Task details:
Reproduce word for word, from the entries below, the line with "the book at [541,357] 6.92 -3.52", the line with "the book at [131,358] 4.67 -2.38", and every line between them, and nothing more.

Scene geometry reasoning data
※ ※ ※
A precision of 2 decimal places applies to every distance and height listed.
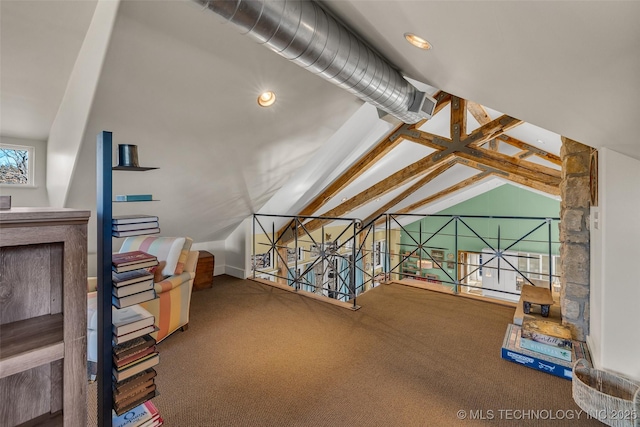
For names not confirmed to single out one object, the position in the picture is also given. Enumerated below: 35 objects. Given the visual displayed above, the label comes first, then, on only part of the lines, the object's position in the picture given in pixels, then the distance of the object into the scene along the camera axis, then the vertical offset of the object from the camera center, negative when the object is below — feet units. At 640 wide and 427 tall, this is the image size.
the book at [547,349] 7.15 -3.37
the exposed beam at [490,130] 12.44 +3.63
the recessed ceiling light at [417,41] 4.72 +2.78
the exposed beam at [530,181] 14.16 +1.58
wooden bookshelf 2.99 -1.18
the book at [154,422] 4.94 -3.58
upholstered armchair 8.20 -2.00
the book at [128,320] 4.65 -1.80
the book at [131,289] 4.60 -1.24
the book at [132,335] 4.64 -1.99
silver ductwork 4.27 +2.88
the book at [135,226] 4.67 -0.26
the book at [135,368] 4.67 -2.56
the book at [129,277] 4.62 -1.08
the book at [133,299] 4.62 -1.41
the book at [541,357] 6.92 -3.52
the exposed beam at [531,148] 16.08 +3.49
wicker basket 5.13 -3.40
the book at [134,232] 4.63 -0.36
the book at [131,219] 4.68 -0.15
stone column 7.89 -0.73
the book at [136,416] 4.84 -3.46
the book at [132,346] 4.72 -2.23
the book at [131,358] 4.67 -2.38
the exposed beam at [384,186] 16.76 +1.61
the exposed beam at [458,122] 14.39 +4.38
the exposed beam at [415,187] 19.77 +1.96
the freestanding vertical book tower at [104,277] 4.56 -1.05
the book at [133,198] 4.84 +0.19
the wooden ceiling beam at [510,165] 14.08 +2.32
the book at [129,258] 4.75 -0.81
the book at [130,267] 4.71 -0.93
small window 9.59 +1.46
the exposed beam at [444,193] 23.69 +1.71
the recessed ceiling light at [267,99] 8.10 +3.10
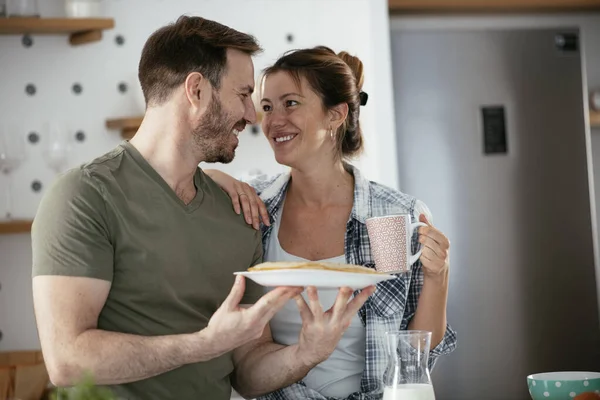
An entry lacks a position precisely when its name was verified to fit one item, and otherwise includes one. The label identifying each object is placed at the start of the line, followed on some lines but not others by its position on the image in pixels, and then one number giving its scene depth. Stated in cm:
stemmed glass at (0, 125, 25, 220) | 324
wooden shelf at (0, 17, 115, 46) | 324
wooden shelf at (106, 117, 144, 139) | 330
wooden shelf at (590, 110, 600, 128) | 389
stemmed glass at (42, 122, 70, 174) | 330
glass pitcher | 153
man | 166
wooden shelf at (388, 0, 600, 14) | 366
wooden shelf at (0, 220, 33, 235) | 320
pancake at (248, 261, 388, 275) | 154
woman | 209
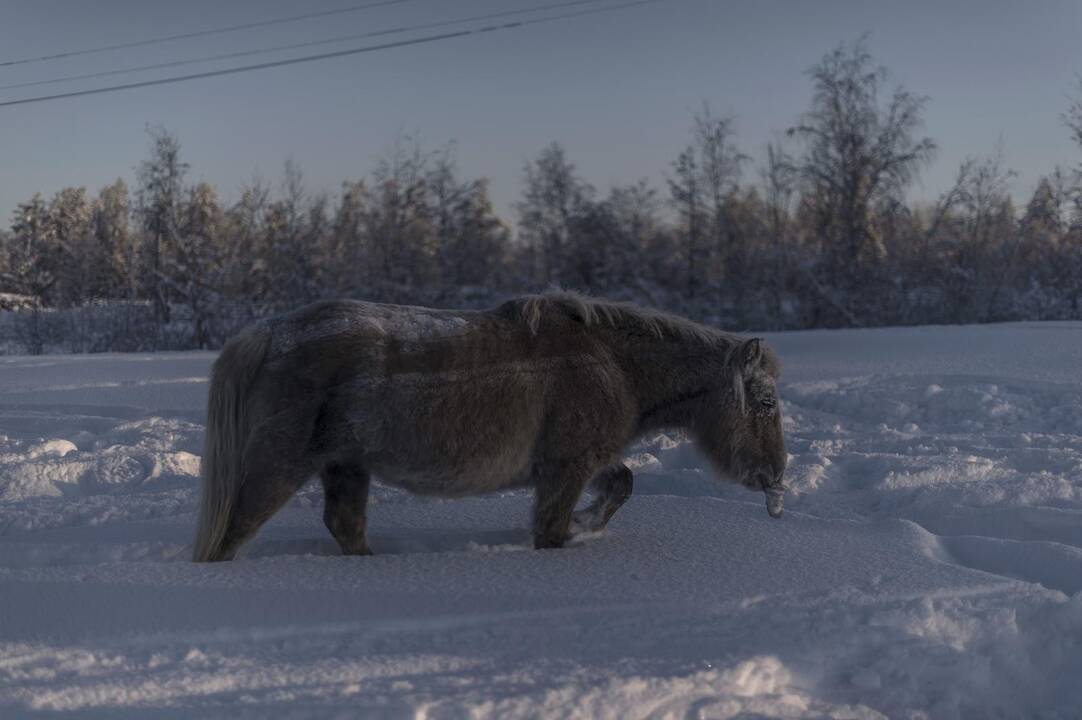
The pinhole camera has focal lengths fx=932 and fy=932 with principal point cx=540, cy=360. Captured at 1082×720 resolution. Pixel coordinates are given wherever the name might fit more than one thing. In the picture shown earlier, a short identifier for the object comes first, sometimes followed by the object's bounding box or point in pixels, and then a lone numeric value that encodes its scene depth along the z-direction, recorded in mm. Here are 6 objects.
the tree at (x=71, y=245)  34719
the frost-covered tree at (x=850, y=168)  28172
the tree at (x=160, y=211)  27500
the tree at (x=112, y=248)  31212
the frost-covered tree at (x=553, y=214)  32812
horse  4609
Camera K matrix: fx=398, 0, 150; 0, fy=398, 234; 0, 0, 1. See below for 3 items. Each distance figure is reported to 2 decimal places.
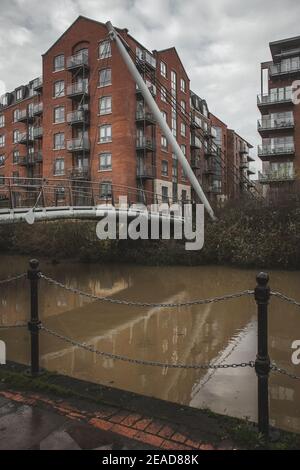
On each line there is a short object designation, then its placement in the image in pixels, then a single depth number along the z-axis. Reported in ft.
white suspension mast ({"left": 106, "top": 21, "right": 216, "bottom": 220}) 67.67
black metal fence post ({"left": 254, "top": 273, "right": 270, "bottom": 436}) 11.23
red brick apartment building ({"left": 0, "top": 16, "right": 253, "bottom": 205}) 111.34
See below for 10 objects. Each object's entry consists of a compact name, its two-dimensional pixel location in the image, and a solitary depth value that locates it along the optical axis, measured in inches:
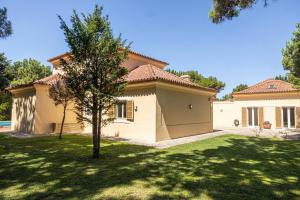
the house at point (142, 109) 539.8
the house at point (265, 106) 919.0
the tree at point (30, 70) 1634.1
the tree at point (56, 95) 537.3
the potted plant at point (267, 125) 943.2
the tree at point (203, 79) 2098.5
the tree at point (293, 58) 651.8
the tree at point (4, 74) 495.0
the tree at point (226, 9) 399.8
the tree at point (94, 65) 335.3
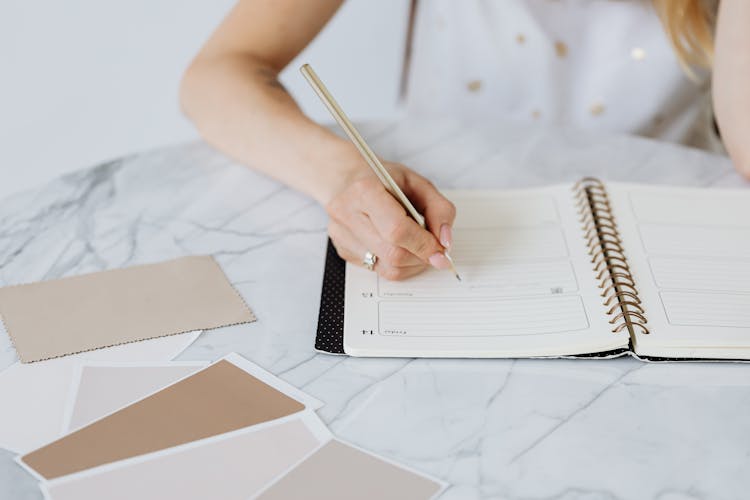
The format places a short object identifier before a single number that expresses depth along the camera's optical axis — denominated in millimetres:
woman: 826
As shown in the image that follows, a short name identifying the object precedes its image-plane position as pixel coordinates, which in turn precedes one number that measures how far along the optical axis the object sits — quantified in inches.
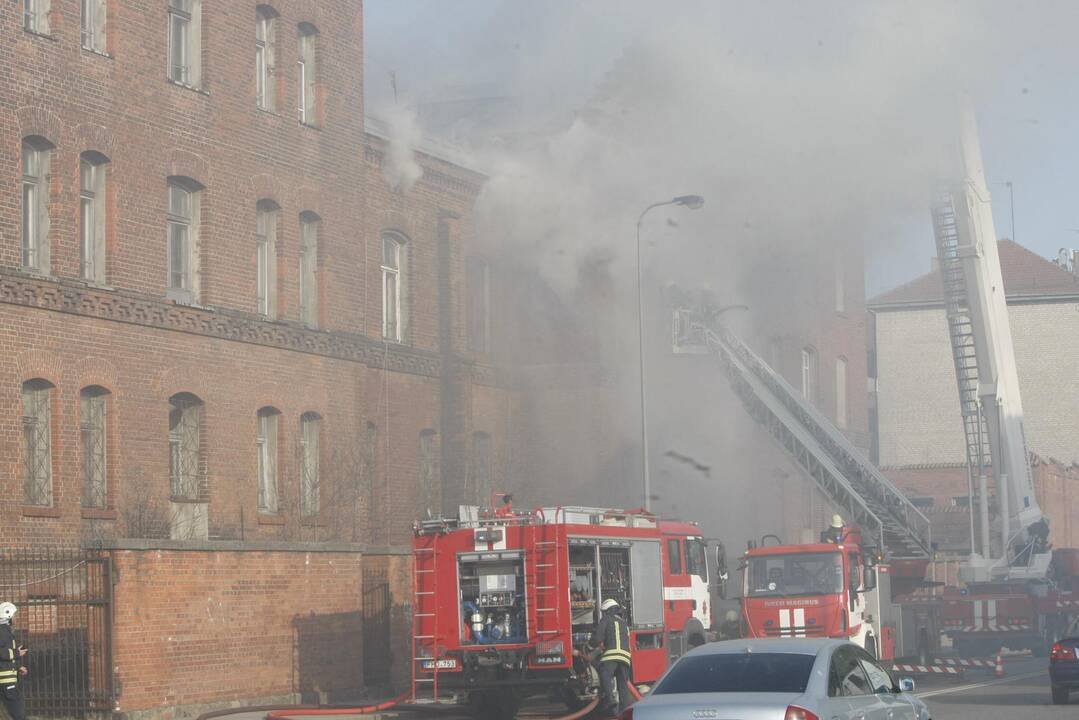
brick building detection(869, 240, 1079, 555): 2940.5
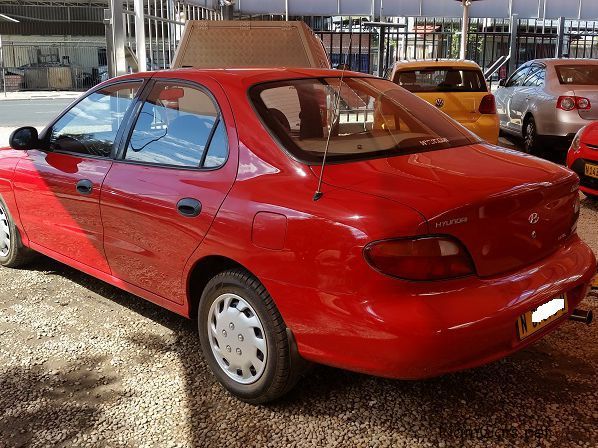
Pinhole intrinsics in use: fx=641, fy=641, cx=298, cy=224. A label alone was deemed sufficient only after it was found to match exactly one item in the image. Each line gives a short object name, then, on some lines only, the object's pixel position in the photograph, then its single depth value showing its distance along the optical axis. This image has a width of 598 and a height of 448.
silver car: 8.89
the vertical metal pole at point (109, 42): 8.20
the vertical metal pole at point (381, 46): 16.75
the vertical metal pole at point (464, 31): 14.53
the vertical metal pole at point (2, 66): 27.16
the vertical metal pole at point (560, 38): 18.30
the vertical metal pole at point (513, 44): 17.62
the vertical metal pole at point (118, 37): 8.17
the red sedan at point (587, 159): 6.29
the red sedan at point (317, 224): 2.42
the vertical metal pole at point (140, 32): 8.74
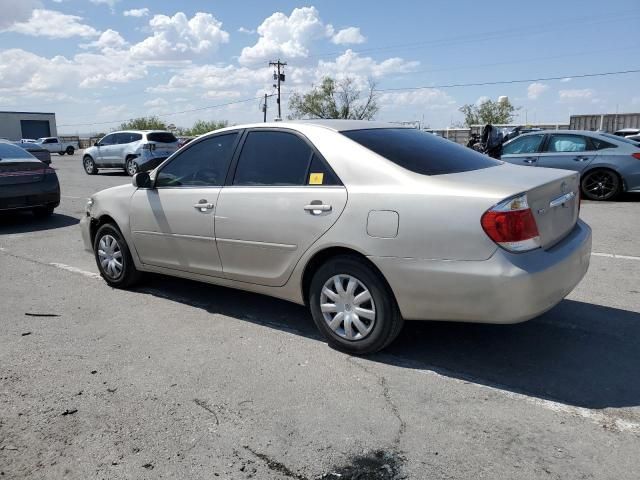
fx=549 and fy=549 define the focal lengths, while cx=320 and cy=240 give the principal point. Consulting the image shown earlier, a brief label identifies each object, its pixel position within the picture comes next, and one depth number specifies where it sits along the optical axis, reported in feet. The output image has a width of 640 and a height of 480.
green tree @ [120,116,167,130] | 250.57
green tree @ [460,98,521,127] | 224.12
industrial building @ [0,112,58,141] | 239.71
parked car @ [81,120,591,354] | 10.51
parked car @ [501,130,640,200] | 35.65
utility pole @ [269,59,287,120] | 205.05
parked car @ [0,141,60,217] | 30.73
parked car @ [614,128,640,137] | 80.98
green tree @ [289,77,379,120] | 225.76
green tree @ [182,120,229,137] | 240.59
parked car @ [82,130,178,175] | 66.03
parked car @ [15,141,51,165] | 60.90
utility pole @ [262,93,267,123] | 183.67
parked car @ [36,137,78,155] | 151.12
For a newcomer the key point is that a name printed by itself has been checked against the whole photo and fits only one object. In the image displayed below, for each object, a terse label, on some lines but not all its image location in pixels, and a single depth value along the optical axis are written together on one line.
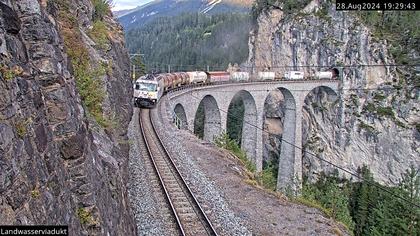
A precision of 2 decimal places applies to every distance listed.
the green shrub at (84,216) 7.05
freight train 33.50
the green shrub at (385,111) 61.69
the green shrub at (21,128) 5.01
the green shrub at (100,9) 22.88
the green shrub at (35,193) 5.05
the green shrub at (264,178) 21.61
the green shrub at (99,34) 18.69
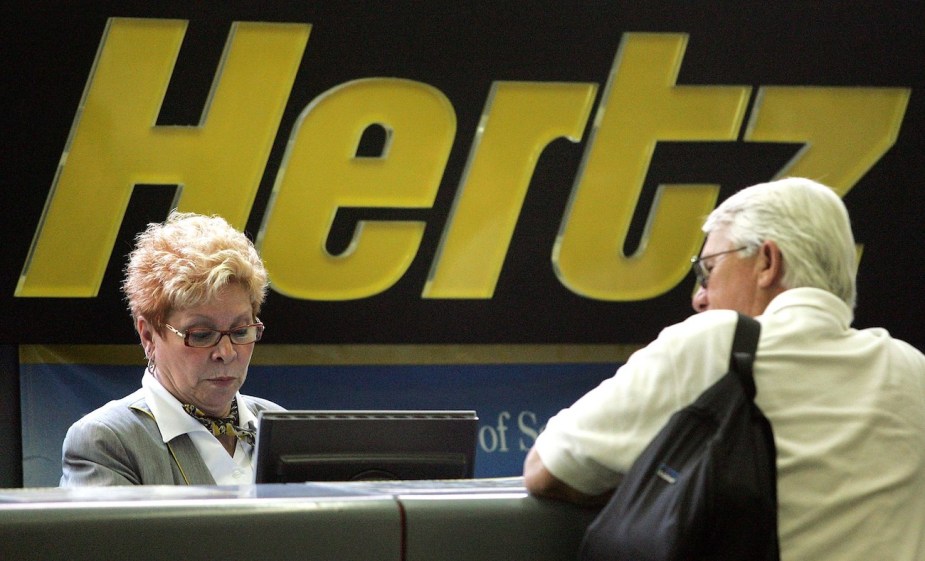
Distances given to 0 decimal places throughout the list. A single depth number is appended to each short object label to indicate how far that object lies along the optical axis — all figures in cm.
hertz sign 924
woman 576
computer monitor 450
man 381
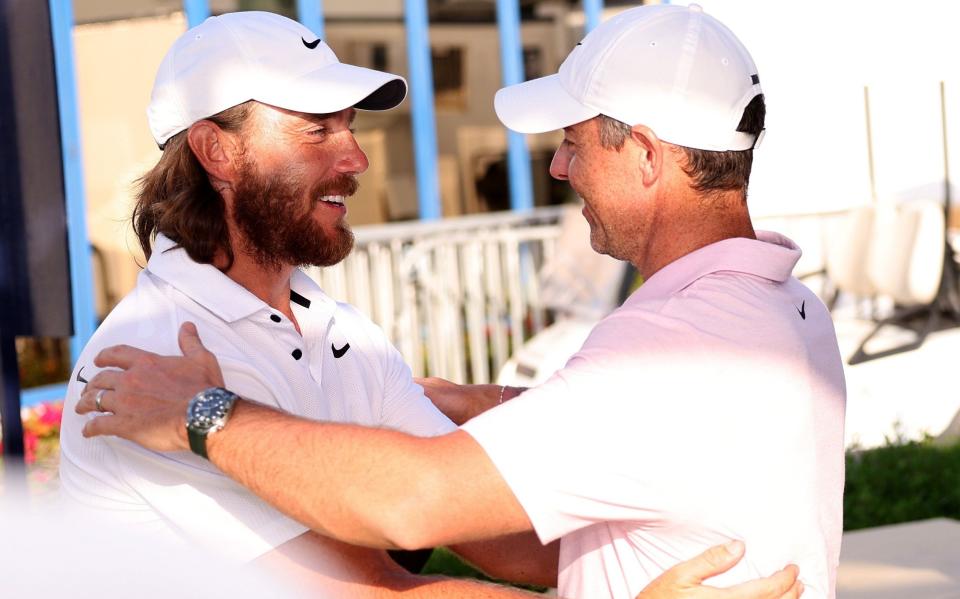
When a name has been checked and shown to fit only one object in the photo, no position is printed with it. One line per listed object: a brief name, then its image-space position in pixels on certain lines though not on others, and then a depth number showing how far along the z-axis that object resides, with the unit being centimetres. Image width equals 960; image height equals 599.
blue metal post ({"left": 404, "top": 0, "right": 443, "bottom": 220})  975
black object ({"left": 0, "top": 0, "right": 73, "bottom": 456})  328
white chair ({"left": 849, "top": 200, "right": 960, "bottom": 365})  800
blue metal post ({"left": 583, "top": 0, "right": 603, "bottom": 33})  1036
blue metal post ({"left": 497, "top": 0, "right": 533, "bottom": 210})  1020
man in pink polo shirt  208
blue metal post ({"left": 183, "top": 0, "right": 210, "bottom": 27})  854
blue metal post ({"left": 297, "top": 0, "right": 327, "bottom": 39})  914
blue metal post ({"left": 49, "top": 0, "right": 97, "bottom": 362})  815
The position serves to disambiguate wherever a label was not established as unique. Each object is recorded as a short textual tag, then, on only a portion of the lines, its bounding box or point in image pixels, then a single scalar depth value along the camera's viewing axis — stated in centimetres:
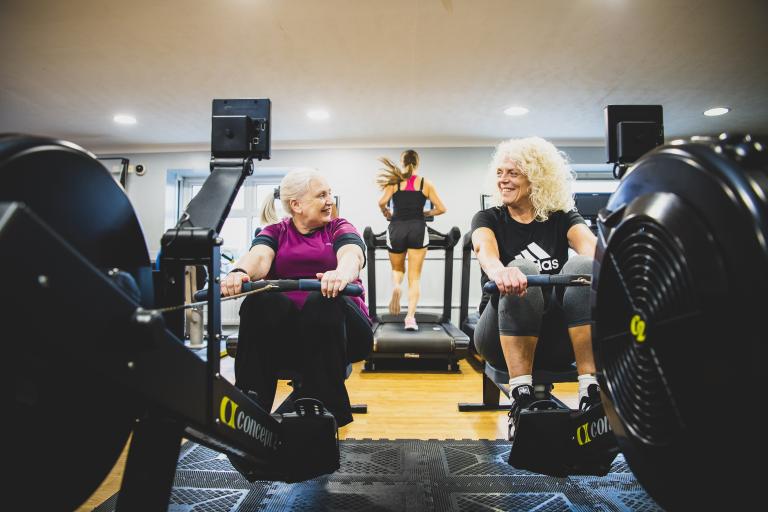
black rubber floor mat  153
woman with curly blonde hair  159
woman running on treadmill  462
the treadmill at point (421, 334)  387
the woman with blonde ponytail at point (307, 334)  153
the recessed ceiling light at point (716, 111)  525
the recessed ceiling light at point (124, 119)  545
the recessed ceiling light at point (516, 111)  527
※ ※ ※
Answer space:
the book at [541,357] 6.92 -3.52
the exposed beam at [531,148] 16.08 +3.49
wicker basket 5.13 -3.40
the book at [134,232] 4.63 -0.36
the book at [131,219] 4.68 -0.15
stone column 7.89 -0.73
the book at [136,416] 4.84 -3.46
the book at [132,346] 4.72 -2.23
the book at [131,358] 4.67 -2.38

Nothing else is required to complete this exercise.